Load-balancing software and/or hardware spreads requests across multiple front-end servers, and includes failure detection for frontend servers. Several different load-balancing techniques exist, with different levels of complexity: random, adaptive, stateful, adaptive and stateful.
Session management stores state information in clients and a backend server, not in the frontend servers. Client state can easily be distributed across multiple state servers. Typically session information is not highly confidential and may be stored inside the DMZ.

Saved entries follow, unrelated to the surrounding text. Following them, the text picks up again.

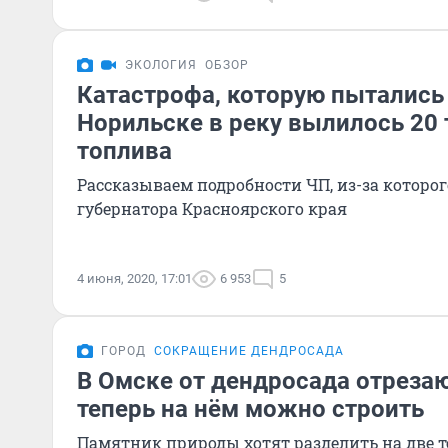
ЭКОЛОГИЯ
ОБЗОР
Катастрофа, которую пытались 
Норильске в реку вылилось 20 
топлива
Рассказываем подробности ЧП, из-за которо
губернатора Красноярского края
4 июня, 2020, 17:01
6 953
5
ГОРОД
СОКРАЩЕНИЕ ДЕНДРОСАДА
В Омске от дендросада отрезаю
теперь на нём можно строить
Памятник природы хотят разделить на две т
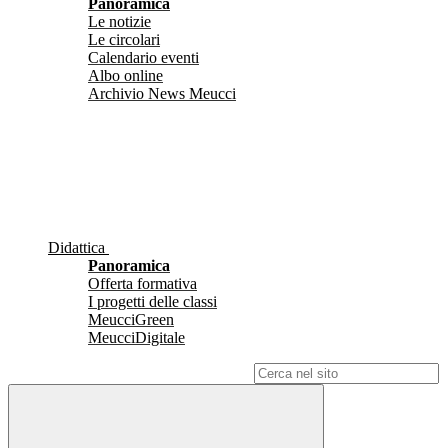
Panoramica
Le notizie
Le circolari
Calendario eventi
Albo online
Archivio News Meucci
Didattica
Panoramica
Offerta formativa
I progetti delle classi
MeucciGreen
MeucciDigitale
Campo di ricerca per le pagine del sito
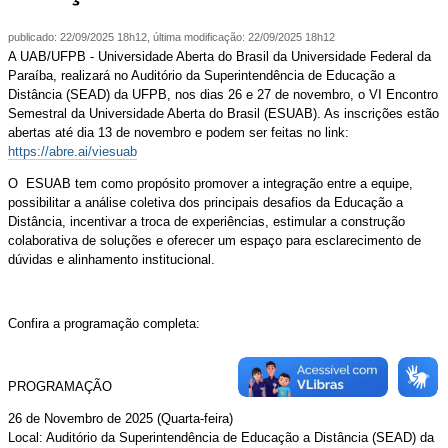
publicado
:
22/09/2025 18h12
,
última modificação
:
22/09/2025 18h12
A UAB/UFPB - Universidade Aberta do Brasil da Universidade Federal da
Paraíba, realizará no Auditório da Superintendência de Educação a
Distância (SEAD) da UFPB, nos dias 26 e 27 de novembro, o VI Encontro
Semestral da Universidade Aberta do Brasil (ESUAB). As inscrições estão
abertas até dia 13 de novembro e podem ser feitas no link:
https://abre.ai/viesuab
O ESUAB tem como propósito promover a integração entre a equipe,
possibilitar a análise coletiva dos principais desafios da Educação a
Distância, incentivar a troca de experiências, estimular a construção
colaborativa de soluções e oferecer um espaço para esclarecimento de
dúvidas e alinhamento institucional.
Confira a programação completa:
PROGRAMAÇÃO
26 de Novembro de 2025 (Quarta-feira)
Local: Auditório da Superintendência de Educação a Distância (SEAD) da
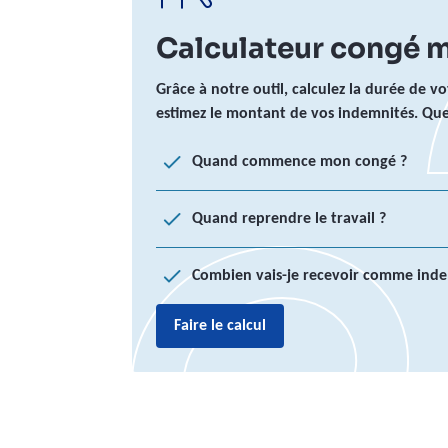
Calculateur congé m
Grâce à notre outil, calculez la durée de v
estimez le montant de vos indemnités. Quel
Quand commence mon congé ?
Quand reprendre le travail ?
Combien vais-je recevoir comme inde
Faire le calcul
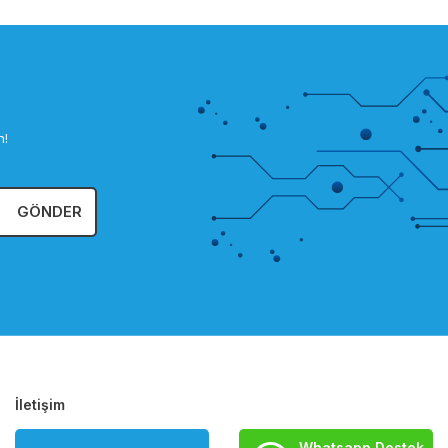
n!
GÖNDER
İletişim
Whatsapp Destek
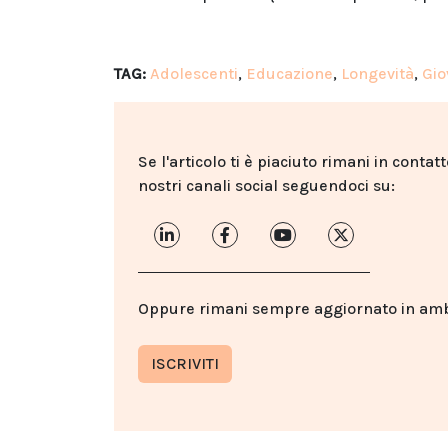
TAG:
Adolescenti
,
Educazione
,
Longevità
,
Gio
Se l'articolo ti è piaciuto rimani in contat
nostri canali social seguendoci su:
Oppure rimani sempre aggiornato in ambit
ISCRIVITI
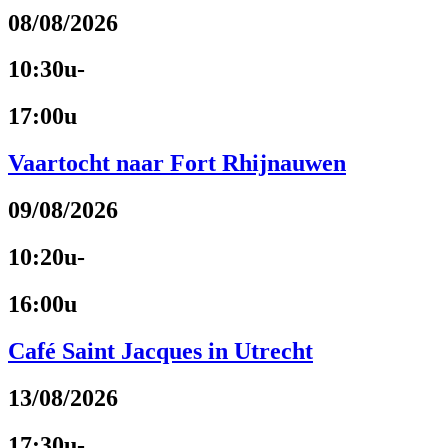
08/08/2026
10:30u-
17:00u
Vaartocht naar Fort Rhijnauwen
09/08/2026
10:20u-
16:00u
Café Saint Jacques in Utrecht
13/08/2026
17:30u-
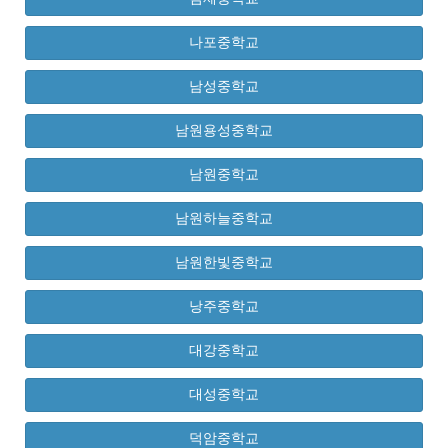
나포중학교
남성중학교
남원용성중학교
남원중학교
남원하늘중학교
남원한빛중학교
낭주중학교
대강중학교
대성중학교
덕암중학교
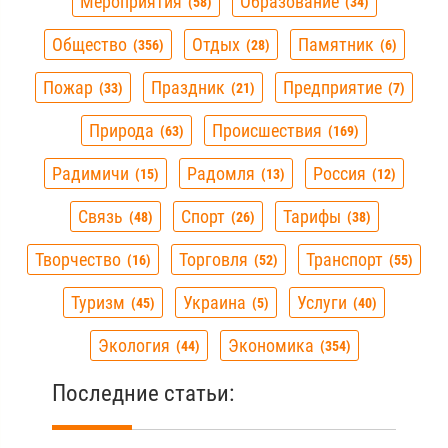
Мероприятия
Образование
58
34
Общество
Отдых
Памятник
356
28
6
Пожар
Праздник
Предприятие
33
21
7
Природа
Происшествия
63
169
Радимичи
Радомля
Россия
15
13
12
Связь
Спорт
Тарифы
48
26
38
Творчество
Торговля
Транспорт
16
52
55
Туризм
Украина
Услуги
45
5
40
Экология
Экономика
44
354
Последние статьи:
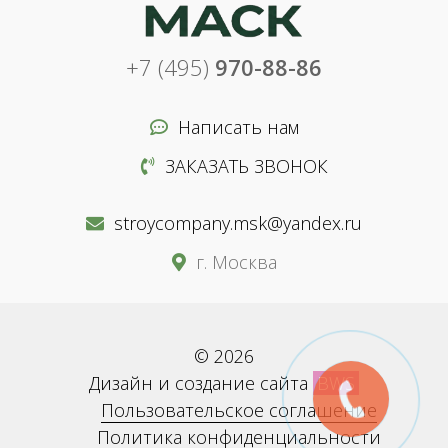
+7 (495)
970-88-86
Написать нам
ЗАКАЗАТЬ ЗВОНОК
stroycompany.msk@yandex.ru
г. Москва
© 2026
Дизайн и создание сайта
BWS
Пользовательское соглашение
Политика конфиденциальности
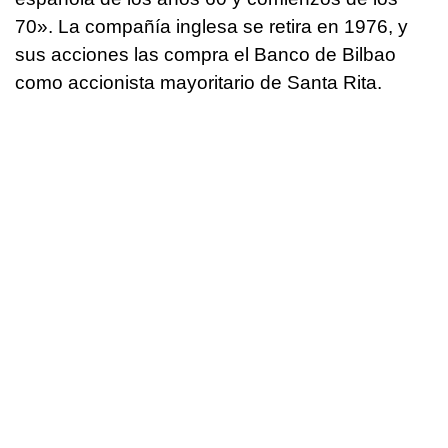
70». La compañía inglesa se retira en 1976, y
sus acciones las compra el Banco de Bilbao
como accionista mayoritario de Santa Rita.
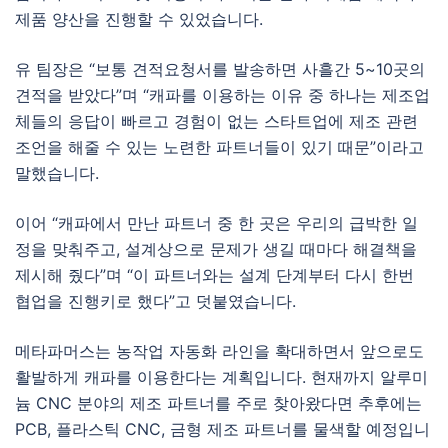
제품 양산을 진행할 수 있었습니다.
유 팀장은 “보통 견적요청서를 발송하면 사흘간 5~10곳의
견적을 받았다”며 “캐파를 이용하는 이유 중 하나는 제조업
체들의 응답이 빠르고 경험이 없는 스타트업에 제조 관련
조언을 해줄 수 있는 노련한 파트너들이 있기 때문”이라고
말했습니다.
이어 “캐파에서 만난 파트너 중 한 곳은 우리의 급박한 일
정을 맞춰주고, 설계상으로 문제가 생길 때마다 해결책을
제시해 줬다”며 “이 파트너와는 설계 단계부터 다시 한번
협업을 진행키로 했다”고 덧붙였습니다.
메타파머스는 농작업 자동화 라인을 확대하면서 앞으로도
활발하게 캐파를 이용한다는 계획입니다. 현재까지 알루미
늄 CNC 분야의 제조 파트너를 주로 찾아왔다면 추후에는
PCB, 플라스틱 CNC, 금형 제조 파트너를 물색할 예정입니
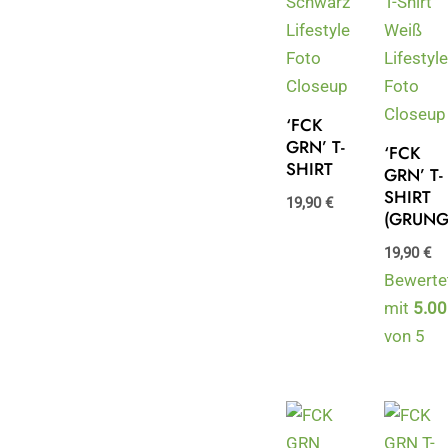
‘FCK
GRN’ T-
‘FCK
SHIRT
GRN’ T-
SHIRT
19,90
€
(GRUNG
19,90
€
Bewerte
mit
5.00
von 5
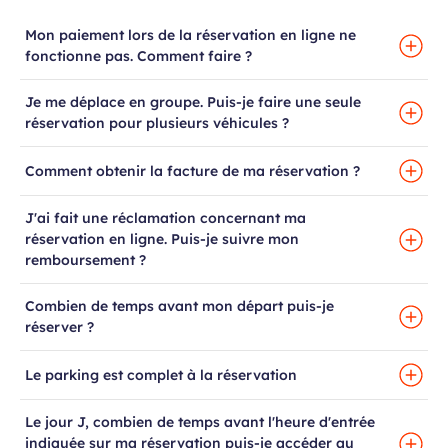
Mon paiement lors de la réservation en ligne ne
fonctionne pas. Comment faire ?
Je me déplace en groupe. Puis-je faire une seule
réservation pour plusieurs véhicules ?
Comment obtenir la facture de ma réservation ?
J'ai fait une réclamation concernant ma
réservation en ligne. Puis-je suivre mon
remboursement ?
Combien de temps avant mon départ puis-je
réserver ?
Le parking est complet à la réservation
Le jour J, combien de temps avant l'heure d'entrée
indiquée sur ma réservation puis-je accéder au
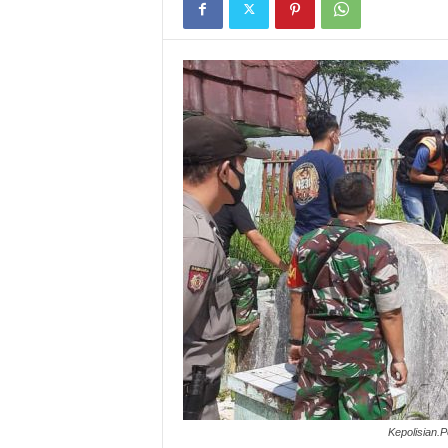
I
G
A
S
I
Kepolisian.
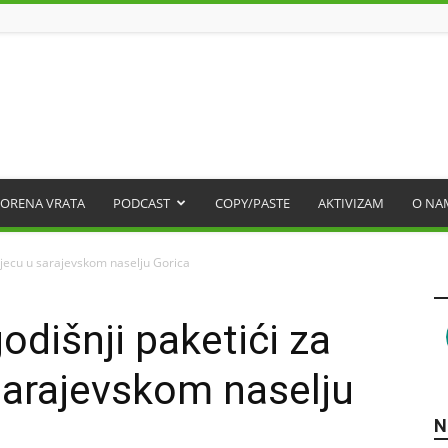
ORENA VRATA
PODCAST
COPY/PASTE
AKTIVIZAM
O NA
djecu u sarajevskom naselju Gorica
odišnji paketići za
sarajevskom naselju
N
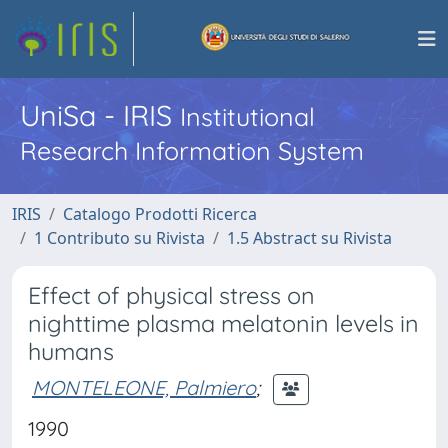
UniSa - IRIS
Institutional
Research Information System
IRIS
Catalogo Prodotti Ricerca
1 Contributo su Rivista
1.5 Abstract su Rivista
Effect of physical stress on
nighttime plasma melatonin levels in
humans
MONTELEONE, Palmiero
;
1990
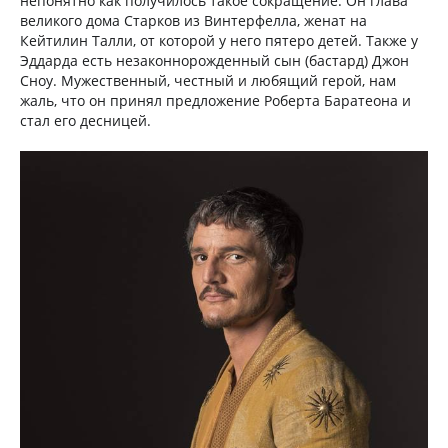
непонятно как получилось такое сокращение. Он глава
великого дома Старков из Винтерфелла, женат на
Кейтилин Талли, от которой у него пятеро детей. Также у
Эддарда есть незаконнорожденный сын (бастард) Джон
Сноу. Мужественный, честный и любящий герой, нам
жаль, что он принял предложение Роберта Баратеона и
стал его десницей.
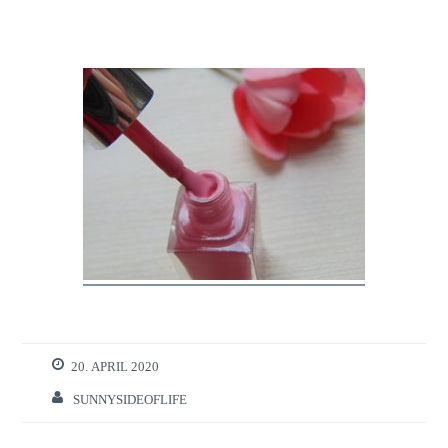
20. APRIL 2020
SUNNYSIDEOFLIFE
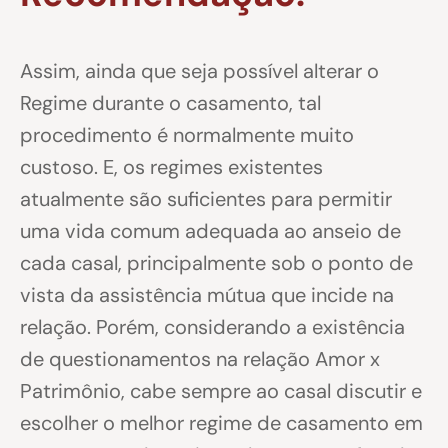
Assim, ainda que seja possível alterar o
Regime durante o casamento, tal
procedimento é normalmente muito
custoso. E, os regimes existentes
atualmente são suficientes para permitir
uma vida comum adequada ao anseio de
cada casal, principalmente sob o ponto de
vista da assistência mútua que incide na
relação. Porém, considerando a existência
de questionamentos na relação Amor x
Patrimônio, cabe sempre ao casal discutir e
escolher o melhor regime de casamento em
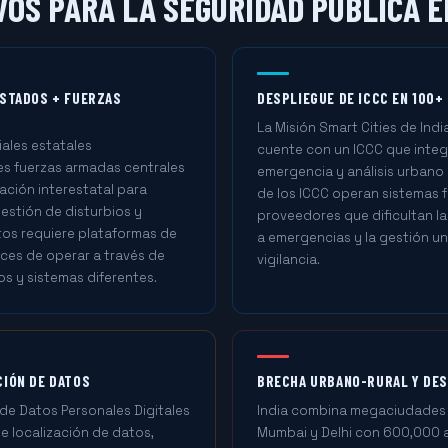
OS PARA LA SEGURIDAD PÚBLICA E
ESTADOS + FUERZAS
DESPLIEGUE DE ICCC EN 100+
La Misión Smart Cities de Ind
iales estatales
cuente con un ICCC que integr
es fuerzas armadas centrales
emergencia y análisis urbano 
nación interestatal para
de los ICCC operan sistemas 
estión de disturbios y
proveedores que dificultan l
os requiere plataformas de
a emergencias y la gestión un
ces de operar a través de
vigilancia.
os y sistemas diferentes.
CIÓN DE DATOS
BRECHA URBANO-RURAL Y DE
de Datos Personales Digitales
India combina megaciudades
e localización de datos,
Mumbai y Delhi con 600,000 a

SSL sessions are segregated from regular HTTP sessions. SSL servers
have hardware for encryption.
Allocating data to partitions is difficult. The objective is to avoid hot spots. We need tools to split and merge partitions. A large multiprocessor system can replace multiple partitions, but is usually more expensive.
The most complex sites use other applications, encapsulated as objects,
e.g. Enterprise Java beans. Other applications include legacy databases,
existing enterprise software e.g. for manufacturing planning, external
ad servers.
There are two main types of app server: page-based and component-based. PHP is page-based, while EJB (Enterprise Java Beans) is the most common among component-based. For an overview see http://www.zdnet.com/filters/printerfriendly/0,6061,2713465-50,00.html
Code for generating displays is mixed with HTML output code. This reduces modularity and makes developing multiple alternative interfaces difficult. On the other hand prototyping is easy.
ColdFusion has fail-over and load-balancing between servers. PHP version 4 and ASP.NET have compilation to byte-code. Other performance features include caching. Early implementations had poor performance and scalability, but the latest versions can be very good.
Typically, page-based app servers do not provide script-level multithreading,
or Java support. They typically do have the ability to invoke other
servers, e.g. via CORBA (common object request broker architecture), Microsoft
COM (common object model), SOAP (simple object access protocol), and
HTTP.
The platforms provide
New modules of code can encapsulate existing databases and other servers. Different modules can provide different displays. EJBs have three main types: session beans, entity beans, and message-driven beans.
The importance of Java may decline because Sun and Microsoft both support SOAP and XML.
The scalability of component-based servers is not as good as suggested
by the hype from vendors. One concrete case study reports 4000 users
at 177 pages per second on six servers: two web, three application, one
Oracle. Extreme scalability requires custom architecture and software,
and traditional computer science design principles.